Set conservative budgets initially and increase based on usage
Monitor daily for unexpected spikes
Use caching for repeated patterns
Route strategically between models based on task complexity
Track per-user costs for chargeback or optimization

Budget Planning

# Estimate costs before deployment
from opswald import CostEstimator

estimator = CostEstimator()

# Estimate based on expected usage
monthly_cost = estimator.estimate(
    requests_per_day=1000,
    avg_input_tokens=500,
    avg_output_tokens=200,
    models={"gpt-4o": 0.7, "gpt-4o-mini": 0.3}  # Distribution
)

print(f"Estimated monthly cost: ${monthly_cost:.2f}")
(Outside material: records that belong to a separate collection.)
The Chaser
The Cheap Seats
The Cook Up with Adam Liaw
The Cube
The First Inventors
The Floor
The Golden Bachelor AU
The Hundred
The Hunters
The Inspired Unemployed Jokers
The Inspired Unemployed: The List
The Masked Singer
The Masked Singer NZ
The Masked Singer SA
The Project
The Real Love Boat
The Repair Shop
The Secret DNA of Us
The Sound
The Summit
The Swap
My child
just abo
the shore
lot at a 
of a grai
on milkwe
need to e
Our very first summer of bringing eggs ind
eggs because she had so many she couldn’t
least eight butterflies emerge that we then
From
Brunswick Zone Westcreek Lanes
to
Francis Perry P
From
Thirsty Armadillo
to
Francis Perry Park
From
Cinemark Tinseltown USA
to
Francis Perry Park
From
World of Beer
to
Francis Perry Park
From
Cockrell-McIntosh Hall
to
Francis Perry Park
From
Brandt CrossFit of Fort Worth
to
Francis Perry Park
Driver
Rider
Troubleshooting High Costs

Common causes of unexpected costs:

Runaway loops - Agent keeps calling LLM without termination
Large context windows - Accidentally including large documents
High-cost models - Using GPT-4o when GPT-4o-mini would work
No caching - Repeating identical requests

The Opswald dashboard highlights these patterns automatically.